- [Problem]: Go through the records and report each line holding the string "计算应用技术".

Stored records:
........
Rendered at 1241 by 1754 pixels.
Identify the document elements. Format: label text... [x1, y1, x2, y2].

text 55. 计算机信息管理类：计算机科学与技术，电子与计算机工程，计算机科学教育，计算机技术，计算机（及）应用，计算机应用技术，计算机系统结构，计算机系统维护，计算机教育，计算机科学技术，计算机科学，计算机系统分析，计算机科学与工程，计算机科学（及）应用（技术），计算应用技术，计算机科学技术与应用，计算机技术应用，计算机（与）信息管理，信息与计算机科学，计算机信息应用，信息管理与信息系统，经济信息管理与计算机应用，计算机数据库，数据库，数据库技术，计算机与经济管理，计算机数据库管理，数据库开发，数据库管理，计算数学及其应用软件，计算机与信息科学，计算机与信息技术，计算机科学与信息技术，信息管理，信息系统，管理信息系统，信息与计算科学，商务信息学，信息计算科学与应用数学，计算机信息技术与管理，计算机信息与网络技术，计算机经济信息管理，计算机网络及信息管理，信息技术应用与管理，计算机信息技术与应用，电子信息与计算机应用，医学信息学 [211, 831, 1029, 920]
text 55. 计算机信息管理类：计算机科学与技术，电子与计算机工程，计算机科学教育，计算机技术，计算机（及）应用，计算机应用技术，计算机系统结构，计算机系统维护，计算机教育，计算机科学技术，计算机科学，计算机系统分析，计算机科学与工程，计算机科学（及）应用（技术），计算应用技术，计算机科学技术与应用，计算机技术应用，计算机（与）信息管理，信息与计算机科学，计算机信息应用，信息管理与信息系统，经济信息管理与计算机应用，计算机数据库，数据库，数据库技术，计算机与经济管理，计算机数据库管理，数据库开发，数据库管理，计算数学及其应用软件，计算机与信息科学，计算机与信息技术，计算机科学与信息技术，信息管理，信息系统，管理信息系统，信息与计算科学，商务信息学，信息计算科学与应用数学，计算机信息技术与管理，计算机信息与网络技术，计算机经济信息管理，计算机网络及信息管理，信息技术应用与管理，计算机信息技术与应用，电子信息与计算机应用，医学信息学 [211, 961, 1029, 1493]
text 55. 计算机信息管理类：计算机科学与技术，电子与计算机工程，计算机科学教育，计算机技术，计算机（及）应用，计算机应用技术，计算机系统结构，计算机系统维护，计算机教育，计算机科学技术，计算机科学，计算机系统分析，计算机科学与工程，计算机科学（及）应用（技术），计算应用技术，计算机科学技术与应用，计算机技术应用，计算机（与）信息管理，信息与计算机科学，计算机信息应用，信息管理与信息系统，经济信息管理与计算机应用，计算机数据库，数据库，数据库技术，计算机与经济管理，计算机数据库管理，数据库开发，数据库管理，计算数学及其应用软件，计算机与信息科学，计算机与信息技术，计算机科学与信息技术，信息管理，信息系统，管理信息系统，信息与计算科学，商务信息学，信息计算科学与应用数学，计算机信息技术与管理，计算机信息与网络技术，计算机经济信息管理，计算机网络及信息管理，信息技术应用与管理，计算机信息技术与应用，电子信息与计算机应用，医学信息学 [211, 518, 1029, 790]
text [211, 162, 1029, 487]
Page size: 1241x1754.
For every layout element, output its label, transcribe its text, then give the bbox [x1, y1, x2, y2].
........
- [Solution]:
text 55. 计算机信息管理类：计算机科学与技术，电子与计算机工程，计算机科学教育，计算机技术，计算机（及）应用，计算机应用技术，计算机系统结构，计算机系统维护，计算机教育，计算机科学技术，计算机科学，计算机系统分析，计算机科学与工程，计算机科学（及）应用（技术），计算应用技术，计算机科学技术与应用，计算机技术应用，计算机（与）信息管理，信息与计算机科学，计算机信息应用，信息管理与信息系统，经济信息管理与计算机应用，计算机数据库，数据库，数据库技术，计算机与经济管理，计算机数据库管理，数据库开发，数据库管理，计算数学及其应用软件，计算机与信息科学，计算机与信息技术，计算机科学与信息技术，信息管理，信息系统，管理信息系统，信息与计算科学，商务信息学，信息计算科学与应用数学，计算机信息技术与管理，计算机信息与网络技术，计算机经济信息管理，计算机网络及信息管理，信息技术应用与管理，计算机信息技术与应用，电子信息与计算机应用，医学信息学 [211, 831, 1029, 920]
text 55. 计算机信息管理类：计算机科学与技术，电子与计算机工程，计算机科学教育，计算机技术，计算机（及）应用，计算机应用技术，计算机系统结构，计算机系统维护，计算机教育，计算机科学技术，计算机科学，计算机系统分析，计算机科学与工程，计算机科学（及）应用（技术），计算应用技术，计算机科学技术与应用，计算机技术应用，计算机（与）信息管理，信息与计算机科学，计算机信息应用，信息管理与信息系统，经济信息管理与计算机应用，计算机数据库，数据库，数据库技术，计算机与经济管理，计算机数据库管理，数据库开发，数据库管理，计算数学及其应用软件，计算机与信息科学，计算机与信息技术，计算机科学与信息技术，信息管理，信息系统，管理信息系统，信息与计算科学，商务信息学，信息计算科学与应用数学，计算机信息技术与管理，计算机信息与网络技术，计算机经济信息管理，计算机网络及信息管理，信息技术应用与管理，计算机信息技术与应用，电子信息与计算机应用，医学信息学 [211, 961, 1029, 1493]
text 55. 计算机信息管理类：计算机科学与技术，电子与计算机工程，计算机科学教育，计算机技术，计算机（及）应用，计算机应用技术，计算机系统结构，计算机系统维护，计算机教育，计算机科学技术，计算机科学，计算机系统分析，计算机科学与工程，计算机科学（及）应用（技术），计算应用技术，计算机科学技术与应用，计算机技术应用，计算机（与）信息管理，信息与计算机科学，计算机信息应用，信息管理与信息系统，经济信息管理与计算机应用，计算机数据库，数据库，数据库技术，计算机与经济管理，计算机数据库管理，数据库开发，数据库管理，计算数学及其应用软件，计算机与信息科学，计算机与信息技术，计算机科学与信息技术，信息管理，信息系统，管理信息系统，信息与计算科学，商务信息学，信息计算科学与应用数学，计算机信息技术与管理，计算机信息与网络技术，计算机经济信息管理，计算机网络及信息管理，信息技术应用与管理，计算机信息技术与应用，电子信息与计算机应用，医学信息学 [211, 518, 1029, 790]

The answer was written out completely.